Source texts of formatted documents

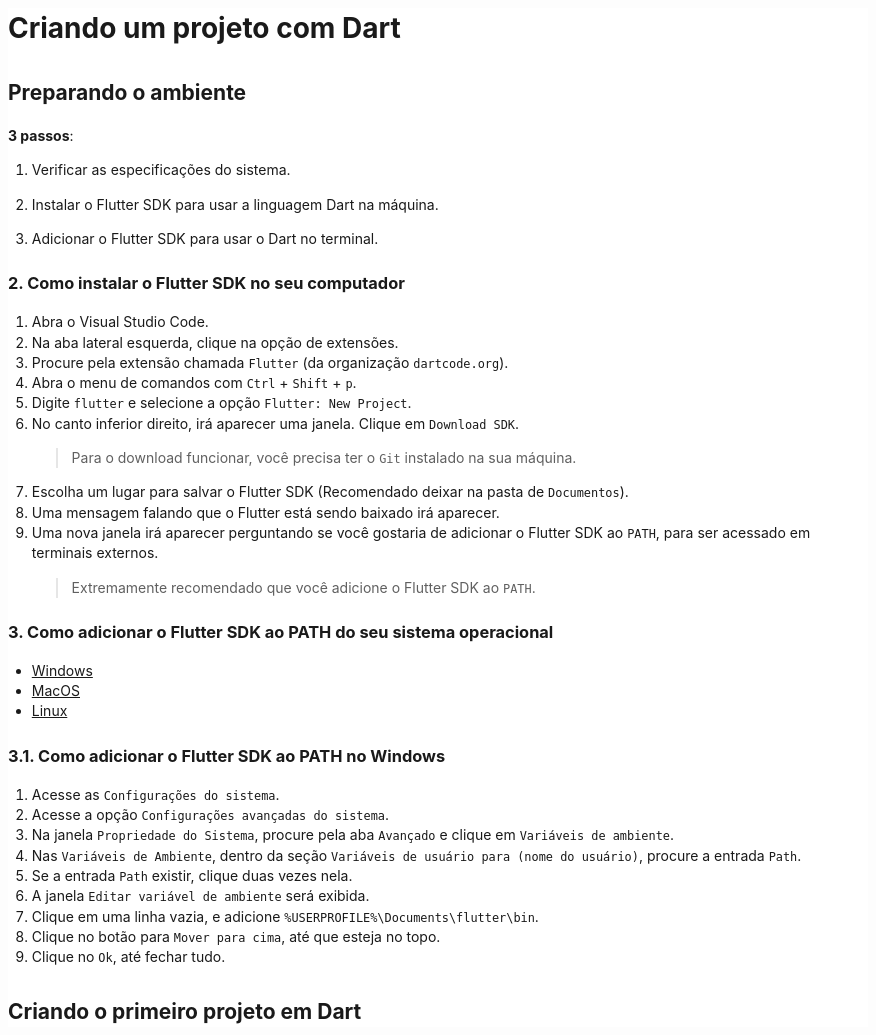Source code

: # Criando um projeto com Dart

## Preparando o ambiente

**3 passos**:

1. Verificar as especificações do sistema.

2. Instalar o Flutter SDK para usar a linguagem Dart na máquina.

3. Adicionar o Flutter SDK para usar o Dart no terminal.


### 2. Como instalar o Flutter SDK no seu computador

1. Abra o Visual Studio Code.
2. Na aba lateral esquerda, clique na opção de extensões.
3. Procure pela extensão chamada `Flutter` (da organização `dartcode.org`).
4. Abra o menu de comandos com `Ctrl` + `Shift` + `p`.
5. Digite `flutter` e selecione a opção `Flutter: New Project`.
6. No canto inferior direito, irá aparecer uma janela. Clique em `Download SDK`.
   > Para o download funcionar, você precisa ter o `Git` instalado na sua máquina.
7. Escolha um lugar para salvar o Flutter SDK (Recomendado deixar na pasta de `Documentos`).
8. Uma mensagem falando que o Flutter está sendo baixado irá aparecer.
9. Uma nova janela irá aparecer perguntando se você gostaria de adicionar o Flutter SDK ao `PATH`, para ser acessado em terminais externos.
   > Extremamente recomendado que você adicione o Flutter SDK ao `PATH`.

### 3. Como adicionar o Flutter SDK ao PATH do seu sistema operacional

* [Windows](https://docs.flutter.dev/get-started/install/windows/mobile#update-your-windows-path-variable)
* [MacOS](https://docs.flutter.dev/get-started/install/macos/mobile-ios#add-flutter-to-your-path)
* [Linux](https://docs.flutter.dev/get-started/install/linux/android#add-flutter-to-your-path)

### 3.1. Como adicionar o Flutter SDK ao PATH no Windows

1. Acesse as `Configurações do sistema`.
2. Acesse a opção `Configurações avançadas do sistema`.
3. Na janela `Propriedade do Sistema`, procure pela aba `Avançado` e clique em `Variáveis de ambiente`.
4. Nas `Variáveis de Ambiente`, dentro da seção `Variáveis de usuário para (nome do usuário)`, procure a entrada `Path`.
5. Se a entrada `Path` existir, clique duas vezes nela.
6. A janela `Editar variável de ambiente` será exibida.
7. Clique em uma linha vazia, e adicione `%USERPROFILE%\Documents\flutter\bin`.
8. Clique no botão para `Mover para cima`, até que esteja no topo.
9. Clique no `Ok`, até fechar tudo.

## Criando o primeiro projeto em Dart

ACTION ITEM -> Return the lines of the source text word for word, from the line containing "### 3. Como" through the line containing "### 3.1. Como", both included.

THE ANSWER ->
### 3. Como adicionar o Flutter SDK ao PATH do seu sistema operacional

* [Windows](https://docs.flutter.dev/get-started/install/windows/mobile#update-your-windows-path-variable)
* [MacOS](https://docs.flutter.dev/get-started/install/macos/mobile-ios#add-flutter-to-your-path)
* [Linux](https://docs.flutter.dev/get-started/install/linux/android#add-flutter-to-your-path)

### 3.1. Como adicionar o Flutter SDK ao PATH no Windows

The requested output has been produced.